Wednesday, October 31, 2012

FAMILIES and SPOOKS.!

Don't get me wrong, I love my sons. I also love my daughters in law, even the exes whom I still regard with friendship. They have a place in the family as mothers of my grand shildren.

Grandchildren I realise are from a generation so remote from mine that Icannot beging to understand them. I follow their lives with interest, affection for the children they were,  but at times I look at what they do with horror.

What brought this on? One of my grand daughters posted on Facebook a comment about her relationship with her mother. I would dearly like to tell the grand daughter off in no uncertain terms, but that would involve revealing matters that I consider private on nobody's elses' business.

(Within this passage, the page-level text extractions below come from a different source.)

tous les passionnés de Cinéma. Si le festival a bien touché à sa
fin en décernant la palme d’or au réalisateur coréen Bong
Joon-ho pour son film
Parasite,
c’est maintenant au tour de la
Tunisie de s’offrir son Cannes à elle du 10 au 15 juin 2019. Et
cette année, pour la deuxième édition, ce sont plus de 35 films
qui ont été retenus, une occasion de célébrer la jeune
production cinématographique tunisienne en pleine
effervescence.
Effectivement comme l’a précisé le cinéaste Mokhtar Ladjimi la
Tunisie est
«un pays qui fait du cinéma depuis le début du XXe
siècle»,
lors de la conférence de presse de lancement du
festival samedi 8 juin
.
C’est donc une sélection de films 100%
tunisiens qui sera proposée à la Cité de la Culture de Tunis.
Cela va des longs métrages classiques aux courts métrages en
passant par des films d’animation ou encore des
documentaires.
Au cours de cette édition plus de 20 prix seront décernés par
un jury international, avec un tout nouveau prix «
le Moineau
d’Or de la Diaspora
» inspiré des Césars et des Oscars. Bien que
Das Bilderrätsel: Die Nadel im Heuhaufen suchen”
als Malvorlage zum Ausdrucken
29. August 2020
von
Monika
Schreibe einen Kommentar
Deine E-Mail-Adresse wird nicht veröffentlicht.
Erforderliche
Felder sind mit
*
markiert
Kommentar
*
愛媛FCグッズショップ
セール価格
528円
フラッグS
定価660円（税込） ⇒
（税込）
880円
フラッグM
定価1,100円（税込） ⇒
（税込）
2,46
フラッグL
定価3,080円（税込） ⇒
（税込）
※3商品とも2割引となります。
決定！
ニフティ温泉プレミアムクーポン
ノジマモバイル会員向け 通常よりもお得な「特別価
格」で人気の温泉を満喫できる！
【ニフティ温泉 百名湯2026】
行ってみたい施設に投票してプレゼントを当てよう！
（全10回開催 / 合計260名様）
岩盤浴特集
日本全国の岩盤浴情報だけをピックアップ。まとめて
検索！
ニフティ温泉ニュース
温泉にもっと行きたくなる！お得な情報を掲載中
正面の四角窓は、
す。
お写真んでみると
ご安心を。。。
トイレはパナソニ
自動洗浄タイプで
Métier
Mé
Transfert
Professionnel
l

As I said, my sons's wives are a splendid group of young women. I love them all.

and now for something completely different

Nearly seventy years aso, as the young wife of a United States Marine, I was bemused by the peculiar practise of 'Trick or Treat' where children, mainly middle and blue collar class, were allowed to troop unsupervised around neighbouroods, knocking on doors, begging for or rather demanding candy.

Responsible maagazines and journals condemned the practice as dangerous because children were often unsupervised. It was not really part of the then American Culture. I agreed with them. Also the basic premise of 'Trick or Treat' was the children demanded candy and if they did not get it they played some really nasty tricks, pissing on front doors, defecating in letter boxes were two of them.

The choice element seems to have gone now. In the forties a householder would chose a trick or a treat and then reward the children with candy, the treat might be a song or the trick some kind of riddle. Nowadays the children seem to perform nothing, just demand a treat OR ELSE.


All Hallows' Eve has ancient, pre Christian roots stemming from the thought that  souls of dead people returned to earth for that one night. It amuses me that the less religious we become the more we celebrate pagan superstitions. Of course, like Christmas and Easter Halloween has become a bonanza for business.

So if kids wantr to dress up in fancy costumes from the Warehouse and play spooks O.K. but why let gangs of children roam about demanding treats that are going to rot their teeth ? Parents need to do some thinking.